Practice Arrays

Two Sum

Problem: Given an array of integers nums and an integer target, return indices of the two numbers such that they add up to target.

Brute-force approach: Use a nested loop to check every pair of numbers. Time complexity: O(n²).

Optimized approach: Use a hash map (or a dictionary in Python) to store the numbers you've seen and their indices. For each number, check if target - number is in the hash map. This improves the time complexity to O(n) because hash map lookups are O(1) on average.

# Python
def two_sum(nums, target):
  num_map = {}
  for i, num in enumerate(nums):
    complement = target - num
    if complement in num_map:
      return [num_map[complement], i]
    num_map[num] = i

Best Time to Buy and Sell Stock

Problem: You are given an array prices where prices[i] is the price of a given stock on the i-th day. You want to maximize your profit by choosing a single day to buy one stock and choosing a different day in the future to sell that stock. Return the maximum profit.

Approach: Iterate through the array while keeping track of the minimum price found so far (minPrice) and the maximum profit found so far (maxProfit). For each day, calculate the potential profit if you were to sell on that day (prices[i] - minPrice) and update maxProfit. Then, update minPrice if the current day's price is lower.

# Python
def max_profit(prices):
  min_price = float('inf')
  max_profit = 0
  for price in prices:
    if price < min_price:
      min_price = price
    elif price - min_price > max_profit:
      max_profit = price - min_price
  return max_profit

Container With Most Water

Problem: You are given an integer array height of length n. There are n vertical lines drawn such that the two endpoints of the i-th line are (i, 0) and (i, height[i]). Find two lines that together with the x-axis form a container, such that the container contains the most water.
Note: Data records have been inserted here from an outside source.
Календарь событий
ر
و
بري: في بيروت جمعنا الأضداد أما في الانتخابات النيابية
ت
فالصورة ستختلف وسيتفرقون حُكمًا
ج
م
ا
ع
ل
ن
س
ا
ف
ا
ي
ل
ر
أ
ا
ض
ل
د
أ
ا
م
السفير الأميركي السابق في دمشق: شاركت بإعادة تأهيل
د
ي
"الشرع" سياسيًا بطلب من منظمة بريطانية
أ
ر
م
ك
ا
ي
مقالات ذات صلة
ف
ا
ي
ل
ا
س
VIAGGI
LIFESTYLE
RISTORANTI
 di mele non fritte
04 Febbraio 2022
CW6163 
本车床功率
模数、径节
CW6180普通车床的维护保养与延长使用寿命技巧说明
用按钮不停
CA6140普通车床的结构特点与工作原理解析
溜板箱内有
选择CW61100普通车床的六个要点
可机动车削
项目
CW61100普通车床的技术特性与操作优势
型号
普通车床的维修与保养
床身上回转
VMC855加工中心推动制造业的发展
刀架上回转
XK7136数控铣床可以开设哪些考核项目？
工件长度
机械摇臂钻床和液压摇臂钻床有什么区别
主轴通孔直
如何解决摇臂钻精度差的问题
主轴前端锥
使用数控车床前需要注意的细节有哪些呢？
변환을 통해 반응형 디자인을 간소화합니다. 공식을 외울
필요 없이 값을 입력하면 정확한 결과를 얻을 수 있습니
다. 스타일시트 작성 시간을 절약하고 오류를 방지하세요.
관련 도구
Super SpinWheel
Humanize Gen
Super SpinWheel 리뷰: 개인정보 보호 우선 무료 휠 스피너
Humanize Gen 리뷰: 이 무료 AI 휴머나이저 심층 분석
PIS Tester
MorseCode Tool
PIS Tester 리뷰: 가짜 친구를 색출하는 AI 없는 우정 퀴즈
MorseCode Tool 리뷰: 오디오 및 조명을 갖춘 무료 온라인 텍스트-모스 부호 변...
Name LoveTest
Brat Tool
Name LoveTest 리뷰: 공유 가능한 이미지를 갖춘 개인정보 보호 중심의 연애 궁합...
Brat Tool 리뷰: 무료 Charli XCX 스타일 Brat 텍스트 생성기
Approach: This can be solved efficiently using the two-pointer technique. Start with a pointer at the beginning (left) and one at the end (right) of the array. The area is determined by the shorter of the two lines and the distance between them. To potentially find a larger area, you must move the pointer of the shorter line inwards, because moving the taller line's pointer can't increase the height of the container, it only decreases the width.

# Python
def max_area(height):
  max_area = 0
  left = 0
  right = len(height) - 1
  while left < right:
    width = right - left
    current_height = min(height[left], height[right])
    current_area = width * current_height
    max_area = max(max_area, current_area)
    if height[left] < height[right]:
      left += 1
    else:
      right -= 1
  return max_area